A Japanese artist scheduled to speak at a University of Washington conference on public art and activism says he was denied a visa because of participation in protests in the 1960s, according to conference organizers.
“It is outrageous that Fram Kitagawa, an internationally celebrated curator of socially engaged art in Japan, was just denied a visa to the U.S. to deliver the opening keynote at our scholarly conference on art and politics,” said Kathleen Woodward, Director of the Simpson Center and Professor of English.
Artist Fram Kitagawa, who is general director of the Echigo-Tsumari Art Triennale and the Setouchi Triennale and an art professor in Japan, was to be the keynote speaker for Thursday night on the first day of the Socially Engaged Art in Japan conference, but he was stopped by U.S. authorities, according to the press release:
According to Kitagawa, he was denied a visa by U.S. authorities because of his involvement more than 45 years ago in protests against a U.S. military base expansion in Sunagawa. He was never prosecuted or convicted of any crime. He supplied documents to the embassy prepared by Japan’s Ministry of Justice and the head of the National Police attesting to his innocence, but he was still refused a visa, according to conference organizer Justin Jesty, assistant professor of Asian Languages & Literature.

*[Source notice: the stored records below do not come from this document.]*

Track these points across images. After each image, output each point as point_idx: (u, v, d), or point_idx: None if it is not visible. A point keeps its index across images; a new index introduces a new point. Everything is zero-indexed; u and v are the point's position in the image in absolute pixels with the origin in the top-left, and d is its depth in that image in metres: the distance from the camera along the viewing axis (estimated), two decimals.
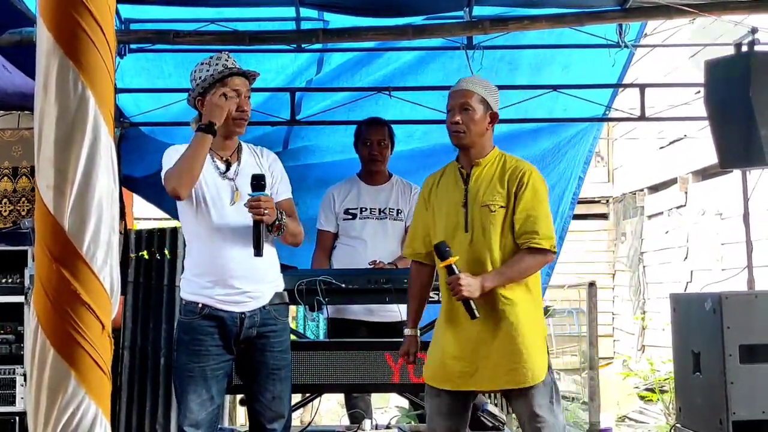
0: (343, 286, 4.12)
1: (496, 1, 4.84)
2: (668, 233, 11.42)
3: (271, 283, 3.44)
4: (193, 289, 3.36)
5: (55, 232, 1.94)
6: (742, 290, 4.50)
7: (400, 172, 4.89)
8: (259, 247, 3.28)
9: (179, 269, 4.83)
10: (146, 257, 5.09)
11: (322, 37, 4.84)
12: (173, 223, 6.20)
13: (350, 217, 4.73)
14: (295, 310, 6.74)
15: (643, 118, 5.65)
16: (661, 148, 11.56)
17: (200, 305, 3.33)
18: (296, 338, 4.58)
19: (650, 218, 12.26)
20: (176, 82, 5.34)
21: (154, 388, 4.97)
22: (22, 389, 4.81)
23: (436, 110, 5.11)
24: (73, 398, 1.92)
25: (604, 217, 13.99)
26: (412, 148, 5.79)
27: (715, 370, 4.09)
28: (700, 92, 5.35)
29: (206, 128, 3.28)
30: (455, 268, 3.23)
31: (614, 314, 13.32)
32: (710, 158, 7.34)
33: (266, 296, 3.39)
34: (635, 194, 12.80)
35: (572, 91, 5.55)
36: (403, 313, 4.36)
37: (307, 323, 6.51)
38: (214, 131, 3.29)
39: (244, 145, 3.50)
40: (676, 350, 4.61)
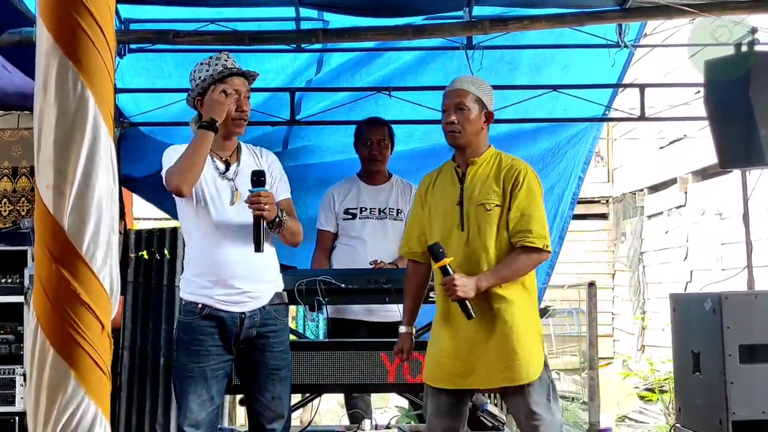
0: (342, 286, 4.12)
1: (495, 1, 4.84)
2: (668, 233, 11.42)
3: (270, 283, 3.43)
4: (192, 289, 3.36)
5: (54, 232, 1.93)
6: (741, 290, 4.50)
7: (400, 172, 4.89)
8: (259, 242, 3.28)
9: (179, 269, 4.83)
10: (146, 257, 5.09)
11: (321, 37, 4.84)
12: (173, 223, 6.20)
13: (350, 216, 4.73)
14: (294, 310, 6.74)
15: (642, 118, 5.65)
16: (660, 148, 11.56)
17: (200, 305, 3.33)
18: (296, 338, 4.58)
19: (650, 218, 12.26)
20: (176, 82, 5.34)
21: (153, 388, 4.97)
22: (21, 389, 4.81)
23: (436, 110, 5.08)
24: (72, 398, 1.92)
25: (603, 217, 13.99)
26: (411, 148, 5.79)
27: (714, 370, 4.09)
28: (699, 92, 5.35)
29: (208, 125, 3.28)
30: (450, 269, 3.24)
31: (614, 314, 13.32)
32: (710, 158, 7.34)
33: (266, 296, 3.39)
34: (635, 194, 12.80)
35: (572, 91, 5.55)
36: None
37: (306, 323, 6.51)
38: (215, 128, 3.28)
39: (243, 145, 3.50)
40: (675, 350, 4.61)
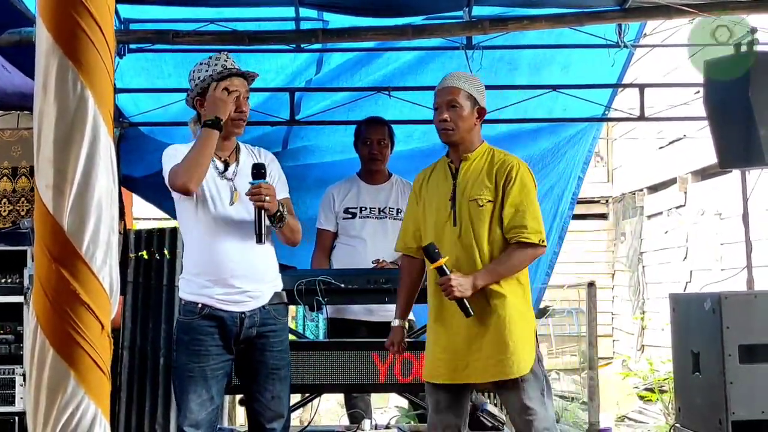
0: (342, 286, 4.12)
1: (495, 1, 4.84)
2: (667, 233, 11.42)
3: (270, 282, 3.43)
4: (192, 289, 3.36)
5: (54, 232, 1.93)
6: (741, 290, 4.50)
7: (399, 171, 4.89)
8: (260, 234, 3.28)
9: (179, 269, 4.83)
10: (146, 257, 5.09)
11: (321, 37, 4.84)
12: (173, 223, 6.19)
13: (350, 216, 4.72)
14: (294, 310, 6.73)
15: (642, 118, 5.65)
16: (660, 148, 11.56)
17: (200, 305, 3.33)
18: (295, 338, 4.58)
19: (650, 218, 12.26)
20: (176, 82, 5.34)
21: (153, 388, 4.97)
22: (21, 389, 4.81)
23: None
24: (72, 398, 1.92)
25: (603, 217, 13.99)
26: (411, 148, 5.79)
27: (714, 370, 4.09)
28: (699, 92, 5.35)
29: (212, 124, 3.26)
30: (446, 268, 3.24)
31: (614, 314, 13.32)
32: (709, 158, 7.34)
33: (266, 296, 3.39)
34: (635, 194, 12.81)
35: (572, 91, 5.55)
36: None
37: (306, 323, 6.51)
38: (220, 126, 3.27)
39: (241, 145, 3.49)
40: (675, 350, 4.61)
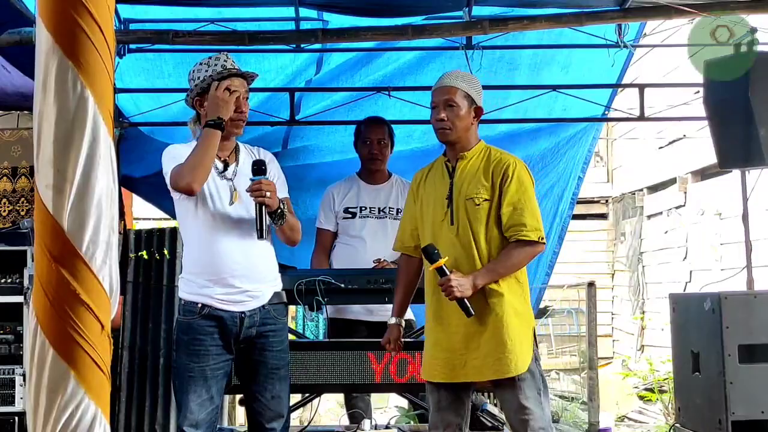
0: (342, 286, 4.11)
1: (495, 1, 4.84)
2: (667, 233, 11.42)
3: (270, 282, 3.43)
4: (192, 289, 3.36)
5: (54, 232, 1.94)
6: (741, 290, 4.50)
7: (399, 171, 4.89)
8: (261, 230, 3.28)
9: (179, 269, 4.83)
10: (145, 257, 5.09)
11: (321, 37, 4.83)
12: (172, 223, 6.20)
13: (350, 216, 4.72)
14: (294, 310, 6.74)
15: (642, 118, 5.65)
16: (660, 148, 11.56)
17: (200, 305, 3.32)
18: (295, 338, 4.58)
19: (649, 218, 12.26)
20: (175, 82, 5.33)
21: (153, 388, 4.97)
22: (21, 389, 4.81)
23: None
24: (72, 398, 1.92)
25: (603, 217, 13.99)
26: (411, 148, 5.79)
27: (714, 369, 4.09)
28: (699, 92, 5.35)
29: (215, 124, 3.26)
30: (446, 269, 3.23)
31: (613, 314, 13.32)
32: (709, 158, 7.34)
33: (266, 296, 3.39)
34: (634, 194, 12.81)
35: (572, 91, 5.55)
36: None
37: (306, 323, 6.51)
38: (222, 126, 3.27)
39: (241, 145, 3.48)
40: (675, 350, 4.61)
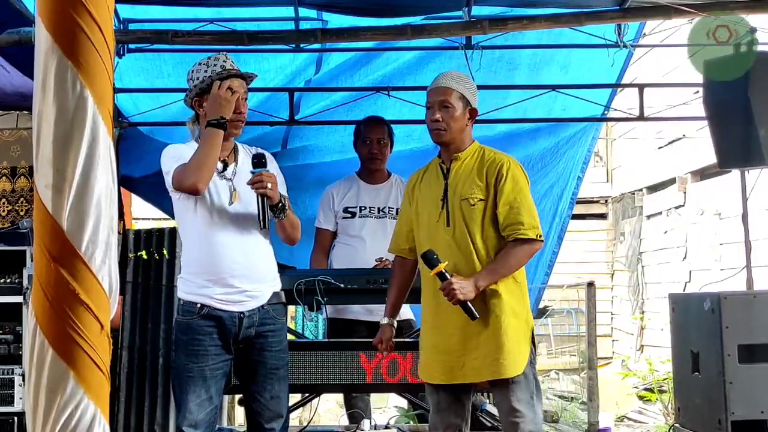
0: (341, 286, 4.11)
1: (494, 1, 4.84)
2: (667, 233, 11.42)
3: (269, 282, 3.43)
4: (191, 289, 3.35)
5: (53, 231, 1.94)
6: (740, 290, 4.50)
7: (399, 171, 4.89)
8: (264, 220, 3.29)
9: (178, 269, 4.83)
10: (145, 257, 5.09)
11: (320, 37, 4.83)
12: (172, 223, 6.20)
13: (349, 215, 4.72)
14: (294, 310, 6.73)
15: (641, 118, 5.65)
16: (659, 148, 11.57)
17: (199, 305, 3.32)
18: (295, 338, 4.58)
19: (649, 218, 12.26)
20: (175, 82, 5.33)
21: (152, 388, 4.97)
22: (20, 389, 4.80)
23: None
24: (71, 398, 1.92)
25: (602, 217, 13.99)
26: (410, 148, 5.78)
27: (713, 369, 4.09)
28: (698, 92, 5.35)
29: (217, 123, 3.25)
30: (446, 273, 3.22)
31: (613, 314, 13.33)
32: (709, 158, 7.34)
33: (265, 295, 3.39)
34: (634, 194, 12.81)
35: (571, 90, 5.55)
36: (403, 313, 4.36)
37: (305, 323, 6.51)
38: (225, 126, 3.27)
39: (239, 145, 3.48)
40: (674, 350, 4.61)
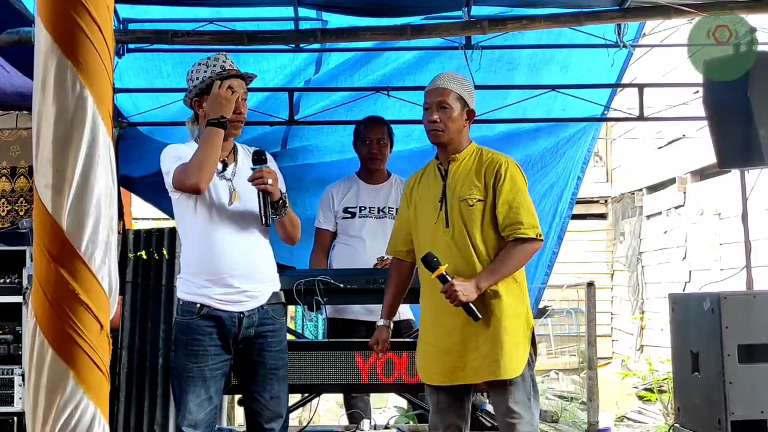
0: (341, 286, 4.11)
1: (494, 1, 4.84)
2: (667, 233, 11.42)
3: (269, 282, 3.43)
4: (190, 289, 3.35)
5: (53, 231, 1.94)
6: (740, 290, 4.50)
7: (399, 171, 4.89)
8: (265, 216, 3.29)
9: (177, 269, 4.82)
10: (144, 257, 5.09)
11: (320, 36, 4.83)
12: (171, 223, 6.19)
13: (349, 215, 4.72)
14: (293, 310, 6.73)
15: (641, 118, 5.65)
16: (659, 148, 11.57)
17: (198, 305, 3.32)
18: (294, 338, 4.58)
19: (649, 218, 12.26)
20: (174, 82, 5.33)
21: (152, 388, 4.97)
22: (20, 389, 4.81)
23: None
24: (71, 398, 1.92)
25: (602, 217, 13.99)
26: (410, 148, 5.78)
27: (713, 369, 4.09)
28: (698, 92, 5.35)
29: (218, 123, 3.25)
30: (447, 276, 3.22)
31: (613, 314, 13.33)
32: (709, 158, 7.34)
33: (265, 296, 3.38)
34: (634, 194, 12.81)
35: (571, 90, 5.55)
36: (403, 313, 4.36)
37: (305, 323, 6.51)
38: (225, 125, 3.27)
39: (239, 146, 3.48)
40: (674, 350, 4.61)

The conference and keynote will go on as scheduled, with Kitagawa making remarks over video. Also attending the conference are more than 20 scholars, artists, and curators offering a series of intellectual and visual events, according to organizers.
The conference, organized by a number of departments at the UW and the Japan Society for the Promotion of Science, focuses on “artistic work that crosses the boundaries between art and social activism.”